Now that almost all the cormorants have gone, the Grey Herons are reclaiming the island. A young one stood on the Cormorants' favourite dead branch ...


... and adult fished from a wire basket ...


... and a pair were displaying in a nest.


The young Great Crested Grebe at the east end of the lake was fishing busily along the edge ...


... but always glad to see a parent approaching with a fish.


A Coot was eating ice cream from a dropped cone.


The young Egyptian Goose was returning with its parents from grazing on the lawn near the Triangle. It's hardly limping at all now.


A Common Pochard drake washed, preened and flapped at the Lido.


The two Red-Crested Pochard drakes here are remarkably idle and I've never managed to get a picture of either of them doing anything.

Thursday, 6 November 2025

Long-Tailed Tits in the Rose Garden

Trees near the Speke obelisk put on a show of  autumn colours.

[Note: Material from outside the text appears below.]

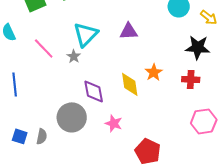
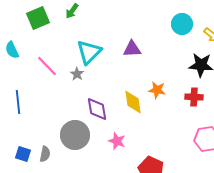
orange star: (154, 72) -> (157, 90), turned -30

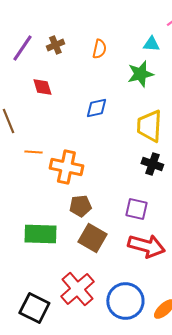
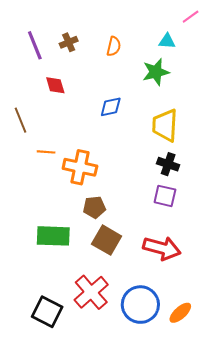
purple line: (22, 48) -> (35, 45), turned -56
purple square: (136, 209) -> (165, 196), moved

There were more Blue Tits in the Rose Garden than usual ...


... as they were flying with a flock of Long-Tailed Tits, one of which posed obligingly in the same small hawthorn.


A Coal Tit was here too, interested in taking pine nuts but hiding the moment I touched the camera. I finally got a fleeting shot in a rose bush.


 There were several Great Tits in the big yew in the Dell ...


... and once they start coming down the Coal Tits notice the movement and appear too, though again it's always a game of hide and seek.


Two Robins within earshot of each other in the Rose Garden sang in rivalry.


Another was watching a gardener digging in the scrubby patch east of the Lido, waiting for him to take a break so that it could fly in and look for turned-up worms.


The one at Mount Gate was already on the railings and didn't need to be called.


Two Starlings sang on a giant flower pot at the Lido restaurant while they waited to raid a table.


A Pied Wagtail ran around the upper balustrade of the Serpentine Gallery ...


... and a young Grey Wagtail used the ornamental stonework at the Saerpentine outflow as a hunting station.


This is the only young Grey Wagtail in the park, and it was hatched in a nest by the bridge. Adults fly in from time to time but there is no established population as there is with Pied Wagtails.

The dominant Black-Headed Gull preened on the landing stage before flying up on to the head of the Big Bird statue to survey his domain.


A Grey Heron returned to the nest at the west end of the island.


A Great Crested Grebe was fishing under the concrete beams supporting the small boathouse. They have more places to fish now that the Cormorants are leaving, but as usual the Cormorants have absolutely massacred the fish in the lake so they have to work quite hard to find anything.


A pair of Mallards rummaged for insects in fallen oak leaves by the leaf yard.